About this exercise:
Continue the report below on E. coli strains found at a Nestle USA cookie dough plant, beginning after its final sentence.

Selected passage:
---

ABC News reported today that three separate strains of E. coli O157:H7 have been found in a Nestle USA cookie dough processing plant. ABC’s Briant Hartman writes about the E. coli testing:
Those tests, according to sources familiar with the investigation and confirmed by the FDA, determined the genetic fingerprint of the E. coli found at the plant is different than E. coli that has been linked to a 30-state outbreak that has sickened at least 72 people.
Sources also say an altogether different strain of E. coli was found in dough recovered from the home of a victim – E. coli O124.
FDA inspectors and CDC investigators have used several different testing methods during the outbreak. Among them is Pulsed Field Gel Electrophoresis, or PFGE. PFGE involves finding a bacteria’s "fingerprint" by cutting the bacteria’s DNA into tiny pieces and using a gel to separate the pieces from one another, creating a pattern, or fingerprint for each strain of bacteria. Scientists from public health laboratories around the nation are able to compare fingerprints isolated from patients and from food. When PFGE patterns from bacteria isolated from a person’s stool and from food are indistinguishable, this strong evidence is combined with epidemiologic and environmental data to prove that a food, like cookie dough, is the source of a person’s illness.

---

Records provided:
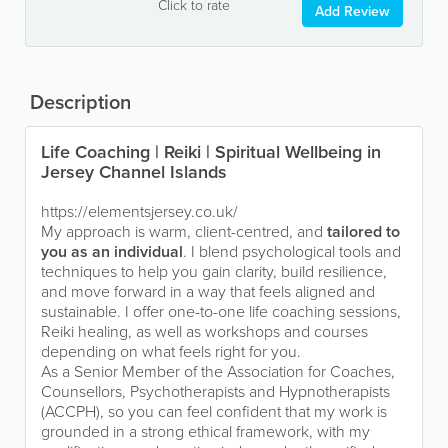
Click to rate
Add Review
Description
Life Coaching | Reiki | Spiritual Wellbeing in
Jersey Channel Islands
https://elementsjersey.co.uk/
My approach is warm, client-centred, and
tailored to
you as an individual
. I blend psychological tools and
techniques to help you gain clarity, build resilience,
and move forward in a way that feels aligned and
sustainable. I offer one-to-one life coaching sessions,
Reiki healing, as well as workshops and courses
depending on what feels right for you.
As a Senior Member of the Association for Coaches,
Counsellors, Psychotherapists and Hypnotherapists
(ACCPH), so you can feel confident that my work is
grounded in a strong ethical framework, with my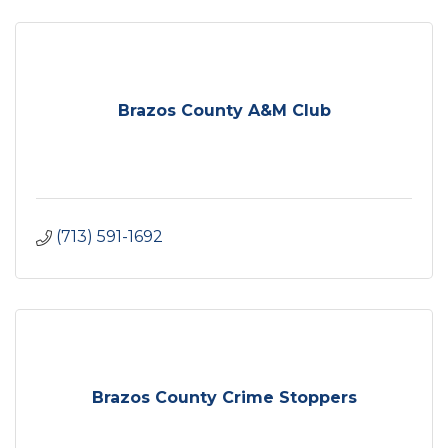
Brazos County A&M Club
(713) 591-1692
Brazos County Crime Stoppers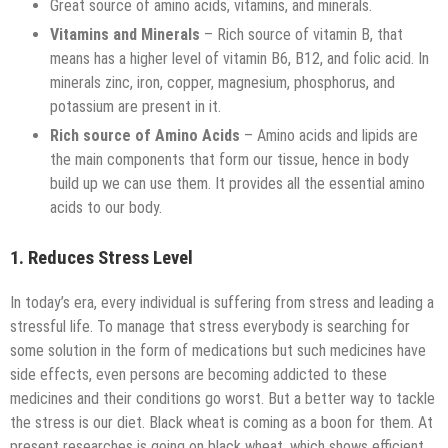
Great source of amino acids, vitamins, and minerals.
Vitamins and Minerals
– Rich source of vitamin B, that
means has a higher level of vitamin B6, B12, and folic acid. In
minerals zinc, iron, copper, magnesium, phosphorus, and
potassium are present in it.
Rich source of Amino Acids
– Amino acids and lipids are
the main components that form our tissue, hence in body
build up we can use them. It provides all the essential amino
acids to our body.
1. Reduces Stress Level
In today’s era, every individual is suffering from stress and leading a
stressful life. To manage that stress everybody is searching for
some solution in the form of medications but such medicines have
side effects, even persons are becoming addicted to these
medicines and their conditions go worst. But a better way to tackle
the stress is our diet. Black wheat is coming as a boon for them. At
present researches is going on black wheat, which shows efficient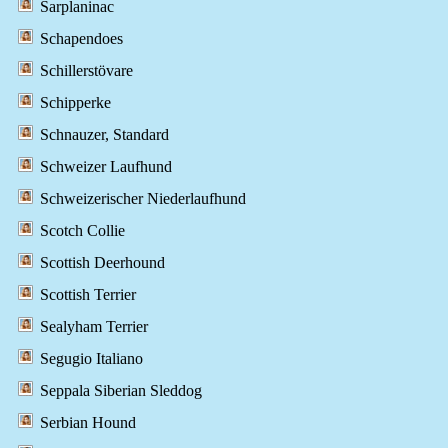
Sarplaninac
Schapendoes
Schillerstövare
Schipperke
Schnauzer, Standard
Schweizer Laufhund
Schweizerischer Niederlaufhund
Scotch Collie
Scottish Deerhound
Scottish Terrier
Sealyham Terrier
Segugio Italiano
Seppala Siberian Sleddog
Serbian Hound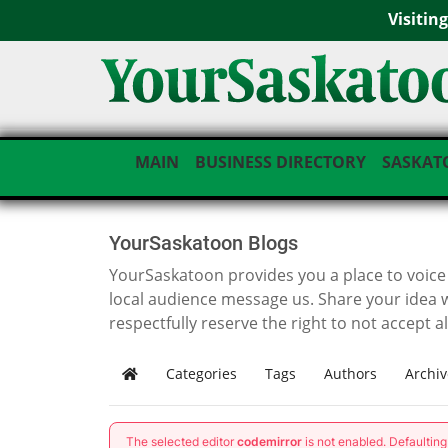
Visitin
MAIN
BUSINESS DIRECTORY
SASKAT
YourSaskatoon Blogs
YourSaskatoon provides you a place to voice i
local audience message us. Share your idea 
respectfully reserve the right to not accept a
Categories
Tags
Authors
Archiv
Home
The selected editor
codemirror
is not enabled. Defaultin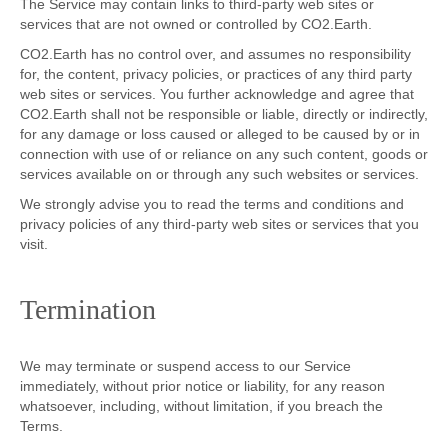
The Service may contain links to third-party web sites or
services that are not owned or controlled by CO2.Earth.
CO2.Earth has no control over, and assumes no responsibility
for, the content, privacy policies, or practices of any third party
web sites or services. You further acknowledge and agree that
CO2.Earth shall not be responsible or liable, directly or indirectly,
for any damage or loss caused or alleged to be caused by or in
connection with use of or reliance on any such content, goods or
services available on or through any such websites or services.
We strongly advise you to read the terms and conditions and
privacy policies of any third-party web sites or services that you
visit.
Termination
We may terminate or suspend access to our Service
immediately, without prior notice or liability, for any reason
whatsoever, including, without limitation, if you breach the
Terms.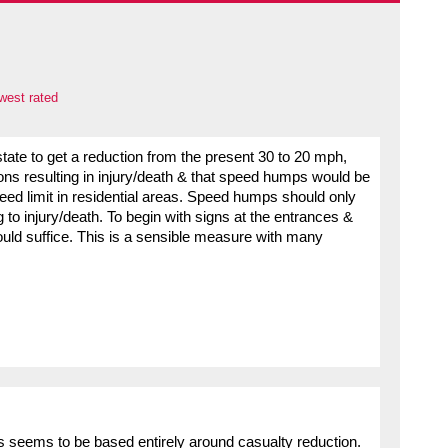
west rated
s state to get a reduction from the present 30 to 20 mph,
ions resulting in injury/death & that speed humps would be
speed limit in residential areas. Speed humps should only
to injury/death. To begin with signs at the entrances &
ould suffice. This is a sensible measure with many
s seems to be based entirely around casualty reduction.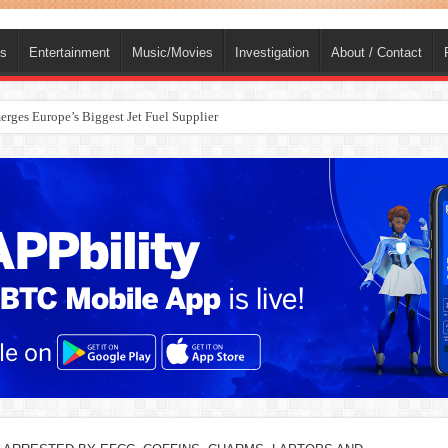
ts
Entertainment
Music/Movies
Investigation
About / Contact
rges Europe’s Biggest Jet Fuel Supplier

---

Response area:
Investigators have not yet been able to determine how the cookie dough became contaminated with E. coli – whether it was from an ingredient or from environmental contamination is yet to be determined, and may never be known.
"There should be no confusion. The finding of multiple strains of pathogenetic E. coli in either retained samples or someones home does not diminish the link between Nestle and the illnesses of 72 people", said William Marler, attorney for two dozen of the victims.